Comme je prépare la sortie d'une "spirale" sur le temps qui passe, mon fils Pibi m'envoie un texte (en Anglais) de Schopenhauer, un peu compliqué pour moi. Je fais des recherches sur internet et tombe sur un article passionnant de Michel Houellebecq: http://blogs.mediapart.fr/edition/bookclub/article/010210/en-presence-de-schopenhauer-15
"Chapitre 1 Sors de l'enfance, ami, réveille-toi !Nos vies se déroulent dans l'espace, et le temps n'est qu'un accessoire, un résidu. Si je conserve une mémoire photographique, inutilement nette, des lieux où ont pris place les événements de ma vie, je ne parviens à les situer dans le temps que par des recoupements laborieux, approximatifs. Ainsi, lorsque j'ai emprunté Aphorismes sur la sagesse dans la vie à la bibliothèque municipale du VIIème arrondissement (plus précisément à l'annexe du quartier Latour-Maubourg), je pouvais avoir vingt-six ans, mais aussi bien vingt-cinq, ou vingt-sept. C'est de toute façon bien tard, pour une découverte aussi considérable. À l'époque, je connaissais déjà Baudelaire, Dostoïevski, Lautréamont, Verlaine, presque tous les romantiques ; beaucoup de science-fiction, aussi. J'avais lu la Bible, les Pensées de Pascal, Demain les chiens, laMontagne magique. J'écrivais des poèmes ; j'avais déjà l'impression de relire, plutôt que de lire vraiment ; je pensais au moins avoir achevé un cycle, dans ma découverte de la littérature. Et puis, en quelques minutes, tout a basculé. Après deux semaines de recherche, j'ai réussi à me procurer Le monde comme volonté et comme représentation..."
Ce qui me fait penser à Proust, mais plus généralement aux écrivains qui se servent de la philosophie et la transforment en quelque chose d'accessible à tous: la littérature.
Les lieux que nous avons connus n’appartiennent pas qu’au monde de l’espace où nous les situons pour plus de facilité.
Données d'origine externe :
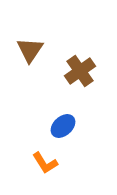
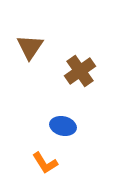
brown triangle: moved 3 px up
blue ellipse: rotated 55 degrees clockwise
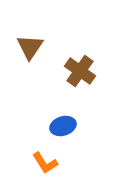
brown cross: rotated 20 degrees counterclockwise
blue ellipse: rotated 30 degrees counterclockwise
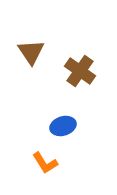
brown triangle: moved 1 px right, 5 px down; rotated 8 degrees counterclockwise
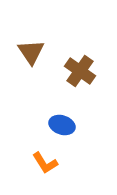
blue ellipse: moved 1 px left, 1 px up; rotated 35 degrees clockwise
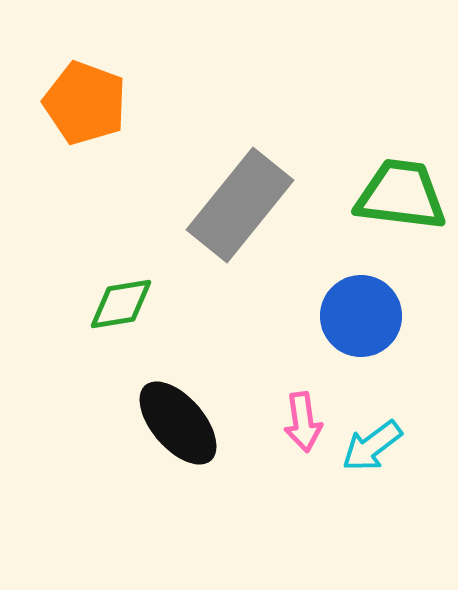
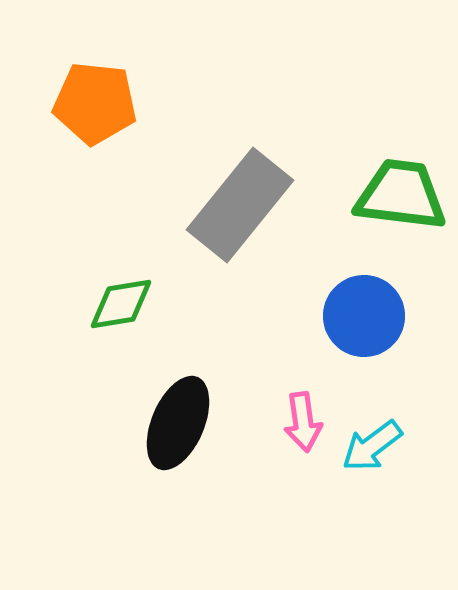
orange pentagon: moved 10 px right; rotated 14 degrees counterclockwise
blue circle: moved 3 px right
black ellipse: rotated 64 degrees clockwise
Ils n’étaient qu’une mince tranche au milieu d’impressions contiguës qui formaient notre vie d’alors; le souvenir d’une certaine image n’est que le regret d’un certain instant; et les maisons, les routes, les avenues, sont fugitives, hélas, comme les années.
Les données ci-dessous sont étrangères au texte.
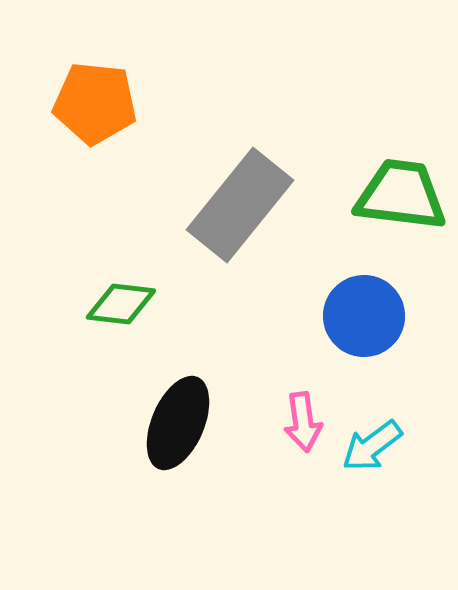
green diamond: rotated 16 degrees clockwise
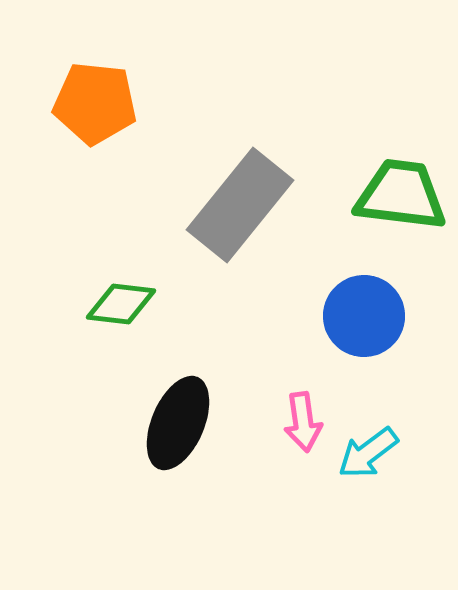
cyan arrow: moved 4 px left, 7 px down
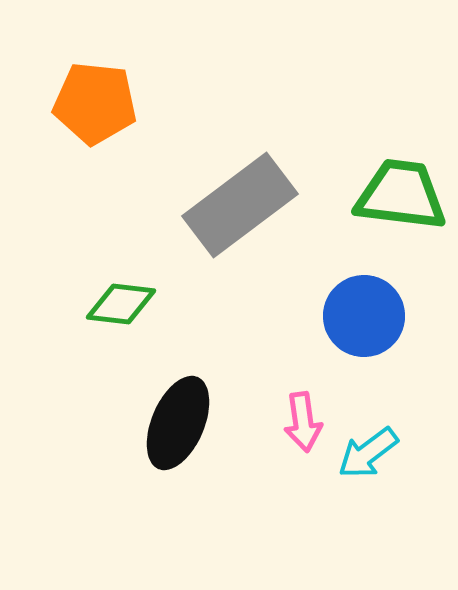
gray rectangle: rotated 14 degrees clockwise
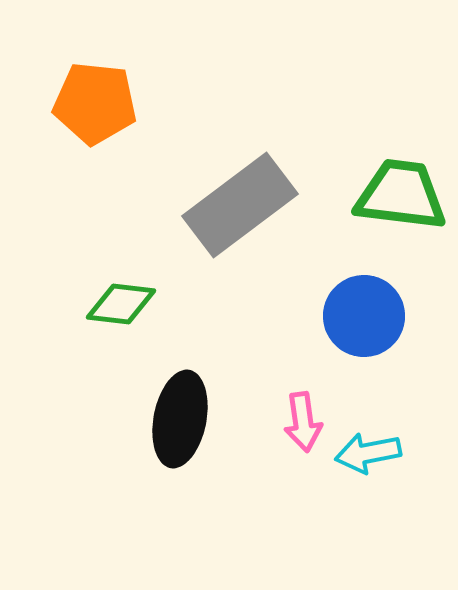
black ellipse: moved 2 px right, 4 px up; rotated 12 degrees counterclockwise
cyan arrow: rotated 26 degrees clockwise
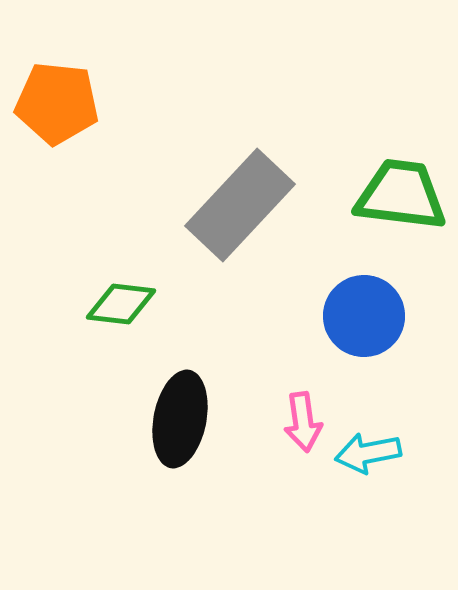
orange pentagon: moved 38 px left
gray rectangle: rotated 10 degrees counterclockwise
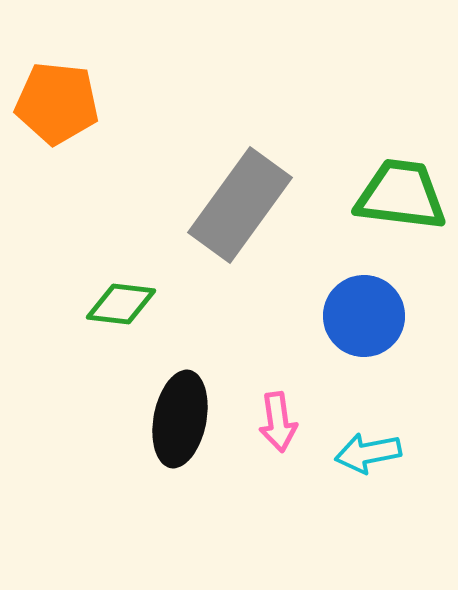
gray rectangle: rotated 7 degrees counterclockwise
pink arrow: moved 25 px left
Du côté de chez Swann, dernière phrase
Litterature explains better philosophy than philosopher. It transforms it and make it accessible to all. About time and space:
The places that we have known belong not only to the little world of space on which we map them for our own convenience. None of them was ever more than a thin slice, held between the contiguous impressions that composed our life at that time; remembrance of a particular form is but regret for a particular moment; and houses, roads, avenues are as fugitive, alas, as the years.